-- RAW DATA follows --

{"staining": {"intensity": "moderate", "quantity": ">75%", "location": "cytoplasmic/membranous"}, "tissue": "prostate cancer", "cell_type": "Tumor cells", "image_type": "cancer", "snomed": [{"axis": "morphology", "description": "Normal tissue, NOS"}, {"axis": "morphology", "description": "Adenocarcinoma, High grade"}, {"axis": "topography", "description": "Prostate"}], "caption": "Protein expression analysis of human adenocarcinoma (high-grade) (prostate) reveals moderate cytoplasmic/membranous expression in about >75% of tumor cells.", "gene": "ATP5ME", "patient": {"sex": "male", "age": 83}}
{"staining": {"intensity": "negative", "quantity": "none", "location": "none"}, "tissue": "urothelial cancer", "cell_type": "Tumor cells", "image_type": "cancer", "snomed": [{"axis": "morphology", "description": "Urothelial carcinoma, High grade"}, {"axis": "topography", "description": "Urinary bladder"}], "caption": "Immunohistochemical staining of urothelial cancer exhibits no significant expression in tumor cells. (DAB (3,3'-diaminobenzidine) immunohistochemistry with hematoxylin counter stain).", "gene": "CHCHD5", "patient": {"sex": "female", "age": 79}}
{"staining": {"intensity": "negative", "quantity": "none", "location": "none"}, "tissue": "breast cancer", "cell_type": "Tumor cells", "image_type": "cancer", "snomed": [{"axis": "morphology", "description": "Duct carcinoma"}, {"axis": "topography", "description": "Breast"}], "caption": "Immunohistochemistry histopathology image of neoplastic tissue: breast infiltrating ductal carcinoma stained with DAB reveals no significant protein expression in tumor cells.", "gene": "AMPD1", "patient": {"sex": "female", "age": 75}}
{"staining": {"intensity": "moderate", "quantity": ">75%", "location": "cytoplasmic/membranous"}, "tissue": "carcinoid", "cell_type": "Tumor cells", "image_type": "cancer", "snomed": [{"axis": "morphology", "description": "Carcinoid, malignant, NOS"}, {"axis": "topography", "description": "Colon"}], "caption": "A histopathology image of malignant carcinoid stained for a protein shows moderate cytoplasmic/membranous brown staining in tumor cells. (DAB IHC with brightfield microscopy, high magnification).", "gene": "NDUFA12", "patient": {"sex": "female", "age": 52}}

-- RAW DATA concluded --

> _HOW TO COMPLETE THIS TASK_: Look through the listing above. Pick out each line with "none" and copy it.

> _EXERCISE ANSWER_:
{"staining": {"intensity": "negative", "quantity": "none", "location": "none"}, "tissue": "urothelial cancer", "cell_type": "Tumor cells", "image_type": "cancer", "snomed": [{"axis": "morphology", "description": "Urothelial carcinoma, High grade"}, {"axis": "topography", "description": "Urinary bladder"}], "caption": "Immunohistochemical staining of urothelial cancer exhibits no significant expression in tumor cells. (DAB (3,3'-diaminobenzidine) immunohistochemistry with hematoxylin counter stain).", "gene": "CHCHD5", "patient": {"sex": "female", "age": 79}}
{"staining": {"intensity": "negative", "quantity": "none", "location": "none"}, "tissue": "breast cancer", "cell_type": "Tumor cells", "image_type": "cancer", "snomed": [{"axis": "morphology", "description": "Duct carcinoma"}, {"axis": "topography", "description": "Breast"}], "caption": "Immunohistochemistry histopathology image of neoplastic tissue: breast infiltrating ductal carcinoma stained with DAB reveals no significant protein expression in tumor cells.", "gene": "AMPD1", "patient": {"sex": "female", "age": 75}}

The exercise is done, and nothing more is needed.